Chanteur d’histoires

Reprises ou compositions originales. Simple guitare ou plus grosse artillerie. Toutes les musiques de Patrick Boyon ont un point commun : être composées avec passion. L’artiste varois a déjà trois albums et accumule les concerts.

Depuis quand jouez-vous de la musique ?
J’en ai toujours fait. Dans le train pour la pension, j’avais déjà ma guitare. Ensuite j’étais bûcheron mais l’instrument m’a toujours suivi. Aujourd’hui, j’en joue de manière plus professionnelle.

Quel artiste êtes-vous ?
Je suis un raconteur d’histoires. Je compose des chansons autour de la vie. Un truc sincère, sans fioriture. Je ne suis pas là pour balancer les chansons mais pour les travailler. Le principale c’est donner du plaisir au public.

Quels styles vous inspirent ?
Je suis un grand fan de chansons françaises de Serge Gainsbourg à Alain Bashung. Sinon, je reste attiré par tout ce qui se prête à l’acoustique.

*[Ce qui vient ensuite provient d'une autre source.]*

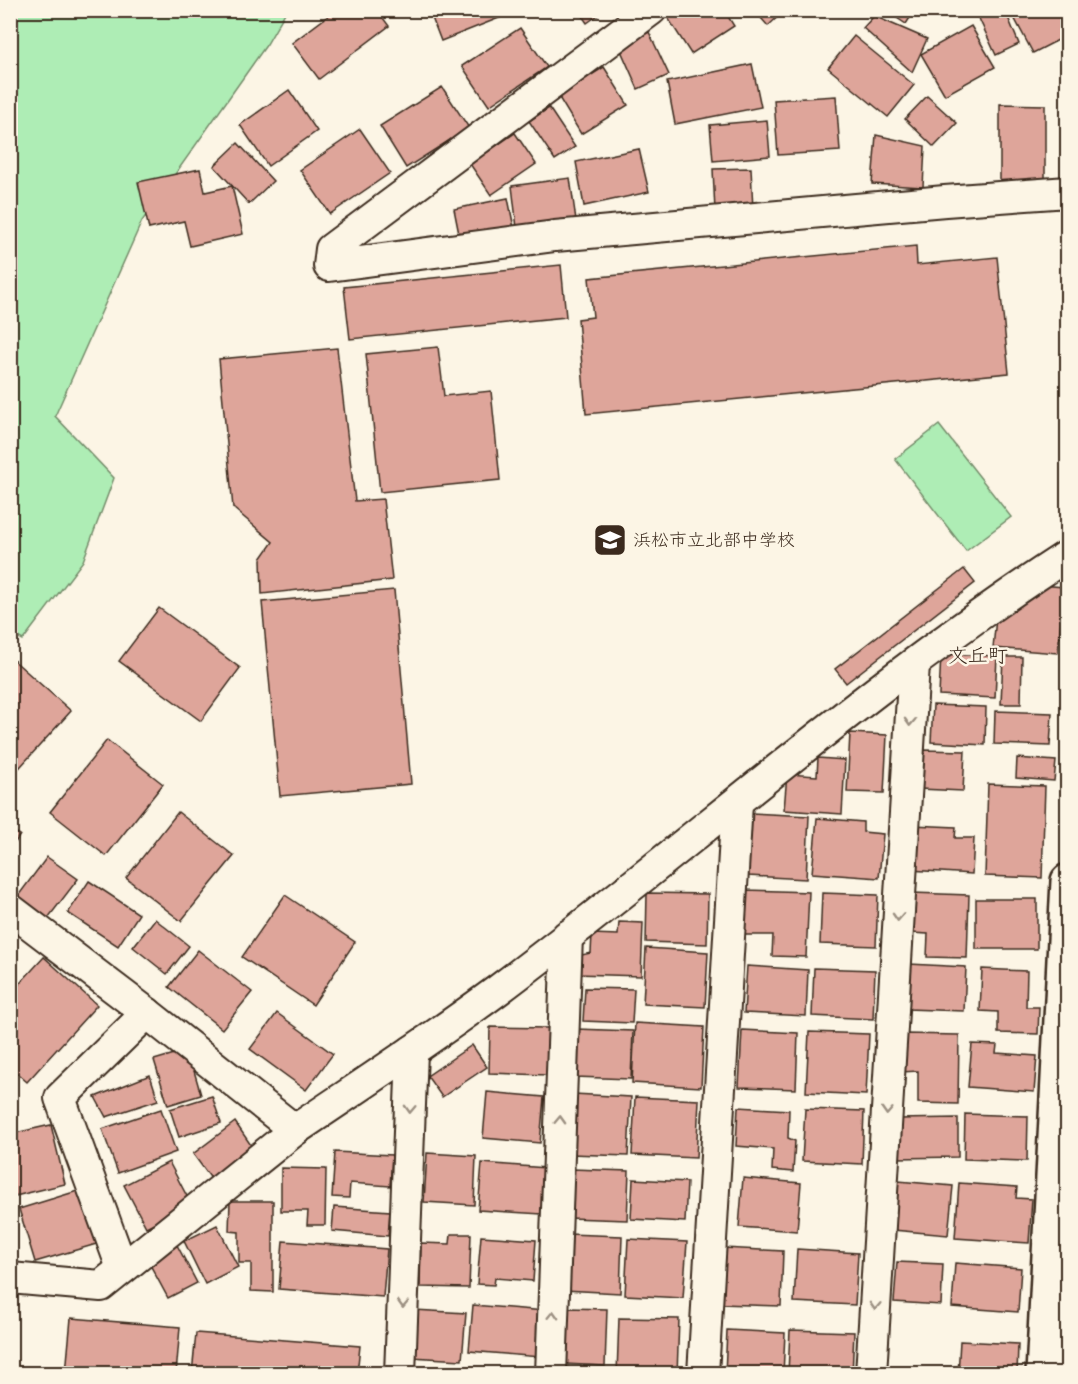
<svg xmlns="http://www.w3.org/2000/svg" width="1078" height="1384" font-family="Delius,'Klee One',sans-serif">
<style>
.green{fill:#aeedb5;stroke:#748c6a;stroke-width:1.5}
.building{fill:#dea59a;stroke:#3b2a1e;stroke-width:1.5}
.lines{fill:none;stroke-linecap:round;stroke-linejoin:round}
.street-casing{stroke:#3b2a1e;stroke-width:34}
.secondary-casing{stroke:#3b2a1e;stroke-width:38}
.street{stroke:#fcf5e5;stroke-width:30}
.secondary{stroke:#fcf5e5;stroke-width:33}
.oneway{stroke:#9c9082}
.labels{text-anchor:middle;stroke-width:5;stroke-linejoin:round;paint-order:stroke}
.poi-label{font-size:18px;fill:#3b2a1e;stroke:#fcf5e5;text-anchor:start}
.neighbourhood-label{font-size:20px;fill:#3b2a1e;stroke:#fcf5e5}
</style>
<rect width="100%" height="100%" fill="#fcf5e5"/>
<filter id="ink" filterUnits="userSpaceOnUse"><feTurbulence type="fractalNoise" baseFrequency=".0167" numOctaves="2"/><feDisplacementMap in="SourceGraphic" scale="12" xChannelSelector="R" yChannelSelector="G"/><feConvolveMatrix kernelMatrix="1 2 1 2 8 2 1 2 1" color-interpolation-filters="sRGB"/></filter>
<g filter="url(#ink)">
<g class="green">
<polygon points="10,11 286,11 267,44 142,221 55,416 114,478 83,561 23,640 10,633"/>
<polygon points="939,425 1011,517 966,551 895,459"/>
</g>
<g class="building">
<polygon points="336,10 377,10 389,26 319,79 292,43"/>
<polygon points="429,10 507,10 509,14 441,41"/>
<polygon points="578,10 605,10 587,23"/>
<polygon points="679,10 724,10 734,26 691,54 668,18"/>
<polygon points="754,10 785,10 768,26"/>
<polygon points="885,10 915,10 906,24"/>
<polygon points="979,10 1005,10 1019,44 996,55 976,12"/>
<polygon points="1010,10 1068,10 1068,35 1033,53"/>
<polygon points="874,16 927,39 912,72 863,28"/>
<polygon points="971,26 995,67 945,95 921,54"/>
<polygon points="520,28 547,67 489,106 462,66"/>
<polygon points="649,32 669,75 638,89 619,46"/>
<polygon points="854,36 914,85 888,117 828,68"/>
<polygon points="752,64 761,107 675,124 667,82"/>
<polygon points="604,67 628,105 581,134 558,96"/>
<polygon points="442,87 469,128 406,168 380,126"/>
<polygon points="289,90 317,131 268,166 240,125"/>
<polygon points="836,96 840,151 778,155 774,100"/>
<polygon points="927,96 957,123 934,147 905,119"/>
<polygon points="1000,104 1045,105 1045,185 1000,184"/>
<polygon points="549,108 575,147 555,160 529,121"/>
<polygon points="767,120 770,156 713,161 710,125"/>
<polygon points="360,129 390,173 330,214 300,170"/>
<polygon points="515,133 536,164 491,195 470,164"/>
<polygon points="876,135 925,146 923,187 872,184"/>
<polygon points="238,143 273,181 249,204 214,166"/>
<polygon points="639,149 649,192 584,206 576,162"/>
<polygon points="751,168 753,210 715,211 713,169"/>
<polygon points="200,169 205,192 232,186 243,234 190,246 184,221 149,229 138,182"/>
<polygon points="570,178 576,220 517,228 512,186"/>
<polygon points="508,198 514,228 460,239 454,209"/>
<polygon points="916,246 917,265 997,257 1009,373 586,414 578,319 593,317 589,278"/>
<polygon points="561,265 566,317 350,339 344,287"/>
<polygon points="438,347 444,396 491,391 500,480 380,492 366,354"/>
<polygon points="337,348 355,501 383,499 392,580 262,594 261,559 273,542 233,508 219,359"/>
<polygon points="964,569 975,583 846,683 835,669"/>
<polygon points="1040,585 1064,587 1058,653 993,648 996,618"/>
<polygon points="394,590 411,784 280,796 262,602"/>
<polygon points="159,608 240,668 201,721 119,661"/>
<polygon points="941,654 997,656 995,698 939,695"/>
<polygon points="10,657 71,711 11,777 10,776"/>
<polygon points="1003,657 1022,657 1021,704 1001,704"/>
<polygon points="933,705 986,707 985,745 931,742"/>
<polygon points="995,711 1052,713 1050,746 994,744"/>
<polygon points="850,733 887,735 884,793 847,792"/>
<polygon points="107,740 163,784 106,856 50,812"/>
<polygon points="922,750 965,751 963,791 920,789"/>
<polygon points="818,758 845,760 842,814 784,810 787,774 817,776"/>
<polygon points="1017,758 1056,761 1054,781 1016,778"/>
<polygon points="988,784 1045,786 1042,878 985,876"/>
<polygon points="178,812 234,856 181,921 126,878"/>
<polygon points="751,813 809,816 806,879 748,876"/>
<polygon points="817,818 863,822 863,832 883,834 879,878 812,873"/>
<polygon points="912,825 956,827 955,838 974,838 972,874 910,870"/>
<polygon points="10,829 20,835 10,850"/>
<polygon points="47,857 78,879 45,922 15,900"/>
<polygon points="89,881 139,914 118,946 68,913"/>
<polygon points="745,890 809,892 806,957 772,956 773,935 743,935"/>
<polygon points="647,893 708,894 707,944 646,942"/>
<polygon points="822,893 878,895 876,946 820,944"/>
<polygon points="912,893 969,895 967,958 927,957 928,934 911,933"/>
<polygon points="285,895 355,942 313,1005 242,957"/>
<rect x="976" y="899" width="61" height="50"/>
<polygon points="155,919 189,946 167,974 133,947"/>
<polygon points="619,922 643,923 641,976 576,974 577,956 591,953 592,934 618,935"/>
<polygon points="646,948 708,952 705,1007 643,1004"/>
<polygon points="198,950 252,992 222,1029 169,987"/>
<polygon points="44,957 97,1005 27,1082 10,1067 10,994"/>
<polygon points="909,964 966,967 964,1011 907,1009"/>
<polygon points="747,966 808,970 806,1016 744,1013"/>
<polygon points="814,968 875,970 873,1019 812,1016"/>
<polygon points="982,969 1027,971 1026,1007 1039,1007 1038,1034 998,1033 998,1012 980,1011"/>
<polygon points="585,988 634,989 632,1023 583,1021"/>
<polygon points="277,1013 333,1054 306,1090 250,1049"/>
<polygon points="635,1023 704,1027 701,1087 632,1083"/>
<polygon points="490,1027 549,1028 548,1075 489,1073"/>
<polygon points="576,1029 633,1031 631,1079 575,1077"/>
<polygon points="742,1030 798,1033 796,1089 739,1087"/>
<polygon points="809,1032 869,1034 866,1095 806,1092"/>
<polygon points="902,1034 959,1035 958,1104 918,1103 918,1071 901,1072"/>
<polygon points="972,1044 997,1045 996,1053 1037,1056 1034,1092 968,1087"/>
<polygon points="472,1045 487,1067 442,1097 427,1076"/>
<polygon points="188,1050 201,1095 168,1105 154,1060"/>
<polygon points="150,1075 158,1100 106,1117 95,1097"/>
<polygon points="487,1092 544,1097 540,1143 483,1138"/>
<polygon points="573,1094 631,1097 628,1156 570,1154"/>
<polygon points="212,1096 221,1123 179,1137 170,1109"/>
<polygon points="635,1097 699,1100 696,1158 632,1155"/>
<polygon points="738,1107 789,1110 788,1138 795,1141 793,1172 772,1170 773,1149 736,1146"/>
<polygon points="161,1109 176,1152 118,1173 102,1129"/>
<polygon points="805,1109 864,1111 862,1164 802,1161"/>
<polygon points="965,1114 1028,1116 1027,1161 964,1159"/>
<polygon points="958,1118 958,1157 897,1158 897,1119"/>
<polygon points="235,1122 255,1151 212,1180 193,1154"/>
<polygon points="51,1125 65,1184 15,1196 10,1175 10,1134"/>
<polygon points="335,1152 392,1155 390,1186 350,1183 349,1198 332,1197"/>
<polygon points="427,1153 476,1156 474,1205 424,1202"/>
<polygon points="169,1162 191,1204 146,1227 124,1185"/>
<polygon points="482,1163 546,1168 542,1214 478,1210"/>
<polygon points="281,1168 326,1169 325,1225 307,1225 308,1211 281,1211"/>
<polygon points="571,1169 629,1171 627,1220 569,1218"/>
<polygon points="743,1178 801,1183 797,1231 739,1227"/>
<polygon points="633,1179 687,1182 685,1222 631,1219"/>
<polygon points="898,1181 953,1186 948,1235 893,1230"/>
<polygon points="959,1183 1017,1187 1016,1198 1032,1199 1029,1243 955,1238"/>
<polygon points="84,1189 100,1243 35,1262 19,1209"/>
<polygon points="10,1199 13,1250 10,1250"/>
<polygon points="230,1201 273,1201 273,1292 251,1291 251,1263 239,1263 239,1232 229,1231"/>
<polygon points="334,1207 390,1211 388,1236 332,1231"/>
<polygon points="217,1225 238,1267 205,1284 184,1241"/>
<polygon points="451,1234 471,1234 469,1288 420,1287 421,1243 450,1244"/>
<polygon points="567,1234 622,1236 620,1293 564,1290"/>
<polygon points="481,1236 536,1240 533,1281 495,1278 494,1285 477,1284"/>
<polygon points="628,1239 687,1242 683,1298 625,1295"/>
<polygon points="283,1241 387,1249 383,1297 279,1289"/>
<polygon points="177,1245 197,1283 168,1298 148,1261"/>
<polygon points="723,1248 783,1251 781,1306 721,1304"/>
<polygon points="797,1249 858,1253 855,1305 794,1302"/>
<polygon points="897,1262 943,1264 941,1305 894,1302"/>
<polygon points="955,1263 1021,1268 1018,1312 952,1307"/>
<polygon points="473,1305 545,1311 540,1357 469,1351"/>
<polygon points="567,1308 607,1309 605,1366 564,1364"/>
<polygon points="414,1310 466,1313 462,1360 411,1357"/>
<polygon points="71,1318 180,1327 176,1374 66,1373"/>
<polygon points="619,1318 679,1319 677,1374 617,1374"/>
<polygon points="727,1330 785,1333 783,1374 725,1374"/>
<polygon points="790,1330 854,1332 852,1374 788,1374"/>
<polygon points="196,1333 360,1346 357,1374 192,1374"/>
<polygon points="960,1341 1018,1344 1017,1374 958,1374"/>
</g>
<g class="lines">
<defs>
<g id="street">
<polyline points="651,10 331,249 329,266 555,236 945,201 1068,192"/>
<path d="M 10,909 L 147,1013 L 295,1130 C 363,1084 432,1039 498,990 C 689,847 867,685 1068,555"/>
<polyline points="122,1268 60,1098 147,1013"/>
<polyline points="10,1278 101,1286 295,1130"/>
<polyline points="400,1374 412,1051"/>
<polyline points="551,1374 567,936"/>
<polyline points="703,1374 737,803"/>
<polyline points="871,1374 914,664"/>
</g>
<polyline id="secondary" points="1043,1374 1068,881"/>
</defs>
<use href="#street" class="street-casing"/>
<use href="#secondary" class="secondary-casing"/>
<use href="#street" class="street"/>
<use href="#secondary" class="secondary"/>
</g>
<defs><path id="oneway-chevron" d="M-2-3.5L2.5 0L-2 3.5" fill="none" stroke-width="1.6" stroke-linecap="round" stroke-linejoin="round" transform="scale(1.5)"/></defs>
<g class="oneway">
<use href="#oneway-chevron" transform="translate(910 722) rotate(93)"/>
<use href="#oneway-chevron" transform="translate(898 917) rotate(93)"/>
<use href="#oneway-chevron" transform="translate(410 1109) rotate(92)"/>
<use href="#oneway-chevron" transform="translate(887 1111) rotate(93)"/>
<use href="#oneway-chevron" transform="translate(560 1120) rotate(-88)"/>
<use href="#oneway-chevron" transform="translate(403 1304) rotate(92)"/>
<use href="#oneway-chevron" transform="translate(875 1306) rotate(93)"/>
<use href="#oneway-chevron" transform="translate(553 1315) rotate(-88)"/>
</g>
</g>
<defs>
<symbol id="school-square" viewBox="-11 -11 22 22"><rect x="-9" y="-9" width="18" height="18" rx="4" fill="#3b2a1e" stroke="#fcf5e5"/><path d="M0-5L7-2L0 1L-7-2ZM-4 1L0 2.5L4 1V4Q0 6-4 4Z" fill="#fff"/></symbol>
</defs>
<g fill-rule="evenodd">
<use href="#school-square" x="591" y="521" width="38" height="38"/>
</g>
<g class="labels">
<g class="poi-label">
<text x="633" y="546">浜松市立北部中学校</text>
</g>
<g class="neighbourhood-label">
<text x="978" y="662">文丘町</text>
</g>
</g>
<rect width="1078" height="1384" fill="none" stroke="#fcf5e5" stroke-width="36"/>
<rect x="18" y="18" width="1042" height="1348" fill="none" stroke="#3b2a1e" stroke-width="2" filter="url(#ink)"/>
</svg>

Comment diffusez-vous vos musiques ?
Mes albums sont sur des plateformes internet (Deezer, Itunes…). Cela me permet de partager quand je ne fais pas de concert. Les gens ont accès aux paroles et à la musique. Sinon, je suis présent sur les réseaux sociaux avec Facebook ou encore You Tube.

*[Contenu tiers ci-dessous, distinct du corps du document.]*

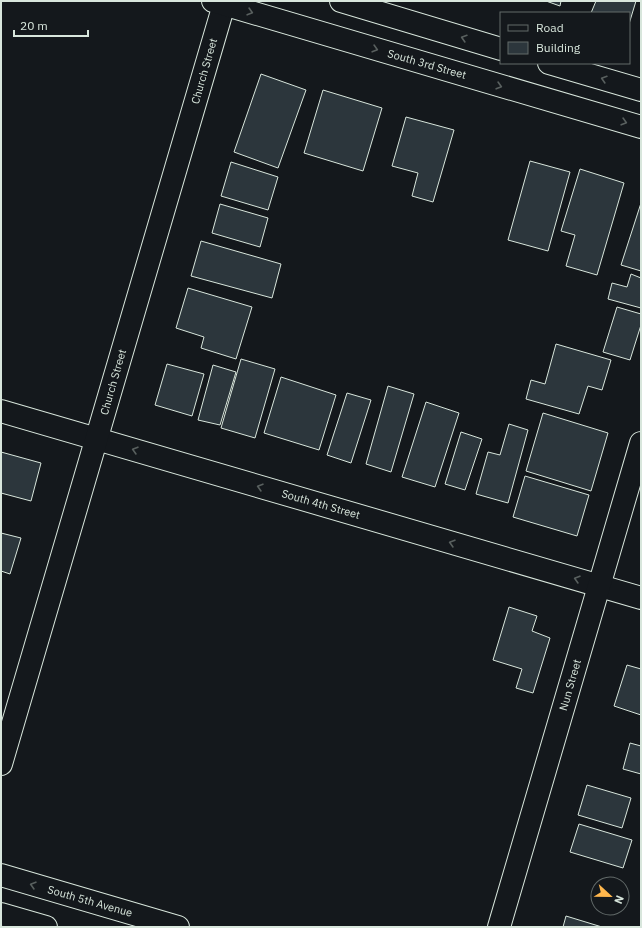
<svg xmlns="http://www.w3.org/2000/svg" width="642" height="928" font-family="'IBM Plex Sans',sans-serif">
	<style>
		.building { fill: #2c363c; stroke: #d8e6dc }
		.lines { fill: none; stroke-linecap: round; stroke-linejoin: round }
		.minor-casing { stroke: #d8e6dc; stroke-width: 24 }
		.major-casing { stroke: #d8e6dc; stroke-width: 24 }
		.minor { stroke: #14181c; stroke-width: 22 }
		.major { stroke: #14181c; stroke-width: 22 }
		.oneway { stroke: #59605f }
		.labels { text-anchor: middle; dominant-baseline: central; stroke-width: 3; stroke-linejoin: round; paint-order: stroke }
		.street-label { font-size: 11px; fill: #d8e6dc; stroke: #14181c }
	</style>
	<rect width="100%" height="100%" fill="#14181c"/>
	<g class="building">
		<polygon points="546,1 561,1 560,6"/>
		<polygon points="596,1 636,1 629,24 629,13 591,13"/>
		<polygon points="261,74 306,90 278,168 234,152"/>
		<polygon points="323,90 382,108 363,171 304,153"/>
		<polygon points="406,117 454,130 433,202 412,196 418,173 392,166"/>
		<polygon points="530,161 570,172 548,251 508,240"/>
		<polygon points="231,162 278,177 268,210 221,196"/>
		<polygon points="580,169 624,183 597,275 566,266 575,235 561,231"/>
		<polygon points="641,203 641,271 621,265"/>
		<polygon points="220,204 268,218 260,247 212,233"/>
		<polygon points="201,241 281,264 272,298 191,276"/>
		<polygon points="631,274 641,278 641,308 608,299 612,283 627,287"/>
		<polygon points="188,288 252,307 236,359 201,348 204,337 176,328"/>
		<polygon points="617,307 641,314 641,325 630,360 603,352"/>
		<polygon points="556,344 611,360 602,390 588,386 579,414 526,399 531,380 545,384"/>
		<polygon points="241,359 275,369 255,438 221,428"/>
		<polygon points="167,364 204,374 192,416 155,405"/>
		<polygon points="213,365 236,372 220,425 198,420"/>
		<polygon points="281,377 336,395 319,450 264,433"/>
		<polygon points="388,386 414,394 391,472 366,464"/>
		<polygon points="347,393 371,400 351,463 327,455"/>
		<polygon points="426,402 459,413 435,487 402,477"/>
		<polygon points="543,413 608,433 591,491 526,471"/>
		<polygon points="509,424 528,430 508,503 476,494 488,452 500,455"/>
		<polygon points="461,432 482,439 465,490 445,484"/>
		<polygon points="1,452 41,463 31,501 1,493"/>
		<polygon points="525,476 589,495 577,536 513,517"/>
		<polygon points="1,533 21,538 10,574 1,571"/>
		<polygon points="509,607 537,616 532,631 550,638 533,693 516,688 522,669 493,660"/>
		<polygon points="627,665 641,669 641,715 614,706"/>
		<polygon points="630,743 641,746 641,774 623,769"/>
		<polygon points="587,785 631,798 622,828 578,815"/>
		<polygon points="579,824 632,840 623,868 570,852"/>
		<polygon points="566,916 602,927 563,927"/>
	</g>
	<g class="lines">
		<defs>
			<g id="minor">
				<polyline points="1,411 641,598"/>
				<polyline points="1,764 225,1"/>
				<polyline points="1,875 178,927"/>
				<polyline points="1,914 46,927"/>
				<polyline points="499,927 641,443"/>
			</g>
			<g id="major">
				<polyline points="213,1 641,127"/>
				<polyline points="341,1 501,49"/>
				<polyline points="549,63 641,90"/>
			</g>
		</defs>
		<use href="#minor" class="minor-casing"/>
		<use href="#major" class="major-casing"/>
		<use href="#minor" class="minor"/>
		<use href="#major" class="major"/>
	</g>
	<defs><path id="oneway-chevron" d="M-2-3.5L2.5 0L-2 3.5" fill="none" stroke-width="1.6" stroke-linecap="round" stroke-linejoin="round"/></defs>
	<g class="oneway">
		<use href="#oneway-chevron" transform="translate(250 12) rotate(16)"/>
		<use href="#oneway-chevron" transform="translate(464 38) rotate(-163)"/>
		<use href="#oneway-chevron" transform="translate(375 49) rotate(16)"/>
		<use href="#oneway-chevron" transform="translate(604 79) rotate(-163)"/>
		<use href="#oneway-chevron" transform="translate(499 86) rotate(16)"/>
		<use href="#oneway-chevron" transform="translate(624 122) rotate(16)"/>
		<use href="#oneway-chevron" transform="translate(135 450) rotate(-164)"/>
		<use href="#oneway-chevron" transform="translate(260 487) rotate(-164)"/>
		<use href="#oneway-chevron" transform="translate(452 543) rotate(-164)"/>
		<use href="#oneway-chevron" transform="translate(577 579) rotate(-164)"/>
		<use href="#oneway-chevron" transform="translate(33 885) rotate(-164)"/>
	</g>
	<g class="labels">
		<g class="street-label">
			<text transform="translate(427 64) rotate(16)">South 3rd Street</text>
			<text transform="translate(204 71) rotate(-74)">Church Street</text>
			<text transform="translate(113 382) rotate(-74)">Church Street</text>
			<text transform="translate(321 504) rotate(16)">South 4th Street</text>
			<text transform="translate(570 685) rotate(-74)">Nun Street</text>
			<text transform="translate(90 901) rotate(16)">South 5th Avenue</text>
		</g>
	</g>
	<rect width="642" height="928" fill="none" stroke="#d8e6dc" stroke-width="4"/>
	<rect x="500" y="12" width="130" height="52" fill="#14181c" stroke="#626a69"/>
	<rect x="508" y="25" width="20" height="6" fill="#14181c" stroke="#626a69"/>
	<text x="536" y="32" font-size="12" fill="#d8e6dc">Road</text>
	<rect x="508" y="42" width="20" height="12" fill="#2c363c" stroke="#626a69"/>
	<text x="536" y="52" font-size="12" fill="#d8e6dc">Building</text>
	<g transform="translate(610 896) rotate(112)"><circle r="19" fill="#14181c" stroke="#626a69"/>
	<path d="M0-3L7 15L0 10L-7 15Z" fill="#ffb74d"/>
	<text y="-6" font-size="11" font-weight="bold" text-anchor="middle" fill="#d8e6dc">N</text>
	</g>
	<path d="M14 30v6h74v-6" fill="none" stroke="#d8e6dc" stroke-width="2"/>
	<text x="20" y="30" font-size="12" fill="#d8e6dc" stroke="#14181c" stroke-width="3" paint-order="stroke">20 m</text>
</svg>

Que contiennent vos albums ?
Pour le premier j’ai fait intervenir la guitare et la basse. Sur le deuxième on remarque de l’accordéon. J’en ai préparé un troisième. Je joue tout mais je prépare « la grosse cavalerie ». C’est-à-dire la batterie, d’autres guitares…

Arrivez-vous à concilier votre originalité et la chanson de départ ?
C’est difficile. Dès fois, je veux me laisser aller avec la « grosse cavalerie ». C’est très excitant mais il ne faut pas dénaturer la chanson. Certains morceaux me demandent un mois d’adaptation à la guitare. Quoi qu’il en soit c’est toujours très intéressant.

Vous vous produisez dans plusieurs endroits. Comment adaptez-vous votre registre au public ?
Je veux que les morceaux correspondent aux endroits. La chanson doit être confortable pour le public. Il faut être vigilent. Le restaurant est une bonne école. On y apprend à rendre le public attentif sans le déranger. Il faut bien choisir le morceauqui va correspondre au plat et celui qui se prêtre plus au dessert. La musique doit entraîner les gens et pas les incommoder. Dans un café-théâtre je peux plus me lâcher, les spectateurs payent pour écouter.

Abandonnez-vous certains titres ?
J’accumule des classeurs entiers de chansons abandonnées. Je veux que la musique plaise aux gens. Si le résultat n’est pas confortable à écouter, autant laisser tomber ou la retravailler une prochaine fois. C’est difficile mais je ne me fais pas de cadeau.